DIY Slipcovers: Budget Friendly, Simple Design


I am a DIY’er for two main reasons: I love the creative process and I operate on a budget. Home décor is a passion of mine that I must feed; I re-decorate more often than most. When I get the desire to change out furniture either inside or outside, I figure out a way to avoid buying anything brand new. Here is how I got two great chairs for my living room on a budget by making slipcovers.

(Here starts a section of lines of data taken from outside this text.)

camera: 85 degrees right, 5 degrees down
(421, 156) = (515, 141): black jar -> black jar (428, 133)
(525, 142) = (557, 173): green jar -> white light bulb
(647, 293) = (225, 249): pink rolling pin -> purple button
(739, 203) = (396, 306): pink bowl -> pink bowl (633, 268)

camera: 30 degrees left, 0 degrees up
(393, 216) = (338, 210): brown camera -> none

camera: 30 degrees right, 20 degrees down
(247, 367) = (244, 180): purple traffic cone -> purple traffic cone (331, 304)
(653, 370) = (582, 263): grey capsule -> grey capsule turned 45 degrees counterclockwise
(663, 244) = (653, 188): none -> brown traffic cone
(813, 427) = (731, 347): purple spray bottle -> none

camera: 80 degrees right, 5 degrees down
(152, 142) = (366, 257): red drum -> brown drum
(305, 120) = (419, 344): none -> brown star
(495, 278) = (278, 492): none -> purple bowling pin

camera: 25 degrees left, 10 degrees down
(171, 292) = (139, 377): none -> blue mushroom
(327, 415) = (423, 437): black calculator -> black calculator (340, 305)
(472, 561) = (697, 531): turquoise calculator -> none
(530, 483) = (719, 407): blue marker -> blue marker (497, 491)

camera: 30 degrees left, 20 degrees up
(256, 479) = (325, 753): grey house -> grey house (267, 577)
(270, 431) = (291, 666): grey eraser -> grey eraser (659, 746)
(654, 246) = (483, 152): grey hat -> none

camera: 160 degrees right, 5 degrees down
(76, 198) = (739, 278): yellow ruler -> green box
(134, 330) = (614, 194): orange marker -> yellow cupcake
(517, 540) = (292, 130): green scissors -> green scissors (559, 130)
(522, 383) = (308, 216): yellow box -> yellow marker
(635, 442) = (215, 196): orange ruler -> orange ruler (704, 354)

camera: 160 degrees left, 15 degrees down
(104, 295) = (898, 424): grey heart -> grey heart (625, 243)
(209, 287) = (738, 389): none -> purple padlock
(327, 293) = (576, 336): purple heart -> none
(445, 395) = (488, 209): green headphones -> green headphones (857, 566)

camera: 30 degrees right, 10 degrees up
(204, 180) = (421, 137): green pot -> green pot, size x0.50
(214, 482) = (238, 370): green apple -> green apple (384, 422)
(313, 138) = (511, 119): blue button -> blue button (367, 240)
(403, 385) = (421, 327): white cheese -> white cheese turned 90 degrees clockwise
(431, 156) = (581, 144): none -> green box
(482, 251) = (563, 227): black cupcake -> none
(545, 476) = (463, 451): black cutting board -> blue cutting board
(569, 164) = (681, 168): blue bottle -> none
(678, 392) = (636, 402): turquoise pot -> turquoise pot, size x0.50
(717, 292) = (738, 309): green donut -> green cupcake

Finding the Pieces: Know Your Personal Style

I regularly cruise Goodwill and other second hand furniture stores for cool finds. I crave a unique look, and am never aiming to be on trend, necessarily. I search for a mix of classic pieces and re-purpose items with a little hint of trendy accessories to keep everything fresh. For interior furniture, one can never go wrong with white slip covered pieces and just changing out the pillows and throws for a fresh and budget friendly update.

Odors and How to Make a Good Decision

I found matching chairs last winter in my local Goodwill that were disgustingly brown- corduroy, I believe, and super smelly.🤢🤢🤢 The lines on the chairs and the quality were spot-on, and so was the price. At $12.50 per chair, it was definitely worth the risk of bringing them home. Furniture odor is something you must consider when deciding to make a purchase for your home. I have found if the odor is cigarette related, it’s next to impossible to get the smell out (believe me, I’ve tried)! These particular chairs smelled distinctly like wet dog, not pleasant, but fixable.

Scrubbing the nasty chairs to get the odor out.

Step 1: Cleaning

The first thing I did was set them up in my garage and clean them. I used bleach, which splotched up the brown upholstery pretty good, and two scrubs of Dawn dish detergent mixed with warm water. I let them bake in the direct sunlight to dry. This method worked beautifully, and when it was all finished, no more dog smell and I felt confident they were clean enough to be moved into my house.

Step 2: Choosing the Fabric

I ordered fabric from in a white cotton duck. Choosing a solid makes it much easier to estimate yardage, as no pattern needs to be matched up when making cuts. Also, it’s important to consider thickness, and if the fabric will properly cover what’s underneath. Is it washable, stain resistant? Consider all of these things before buying, and be sure to buy a couple of yards over what you think you will need to make room for error.

Measuring a big section of fabric for cuts.

Step 3: Sectioning

When the fabric came in, I washed it with hot water and dried it on high to go ahead and get the shrinkage out of the way, because I love to wash my slipcovers often to get them clean. I spent some time making loads of self-cording to have on hand because I love the custom look that cording gives to upholstered furniture. After that, I looked at the furniture in sections. I only cut one section at a time so as not to get too frustrated and overwhelmed. I simply looked at each section to examine how the lines ran and where I wanted the cording to be.

I also used lots of pins to join pieces together, lay them on the furniture to see how the lines were running, and then sewing: so lots of running back and forth from the sewing machine to the chair, one section at at time. I'll tell you, my brain was fully engaged during this part of the process!

Knowing Your Weaknesses

Weakness #1 for me was joining together two large sections and making it look right. What I did was I provided a few extra inches of fabric for these areas to be able to “tuck” the sections into the creases of the chair. This is important because when removing and using slipcovers, you must have a little slack. If it is too fitted, you will not be able to slip it on and off easily, which is frustrating.

Weakness #2 I knew about before starting: the box seat cushions. I say, the devil you know is better than the one you don’t. Well, the devil 👿👿👿 for me is a box cushion! I have never been good at sewing these, and almost always get them wrong. In order to alleviate this nightmare for myself, I simply dropped them off at my local alteration shop and paid to have this part done. #worthit

Finished! I change out the pillows and throws for variety. This is the winter look.

The End Result: Gorgeous

These chairs turned out so great! It took me awhile to sew the slipcovers, but I chose the dreary winter months to take this project on because if it is sunny outside, I’m going to want to be outside. I am not a trained seamstress. I am self-taught. This means it takes me longer to figure everything out, and slipcovers are a beast to sew, but so do-able. (If I can do it, anybody can)! I added some dainty little white folded trim to the bottom, purchased at my local Jo-Ann Fabric store for flair, and love how it turned out.

The Investment

I ended up with a total investment of approximately $175 per chair. 😁😁 It took me about two months on weekends to get them done. I have washed them once, and have had no problems getting them back on. These chairs would have cost me probably $800-$1000 new for each chair, so the savings is enormous – plus, I get the satisfaction of knowing that I did this myself and it looks great! I would say definitely try this and to take your time. Walk away and do something else if you get frustrated. Message me if you hit a snag, watch YouTube videos, and have fun with the creative process!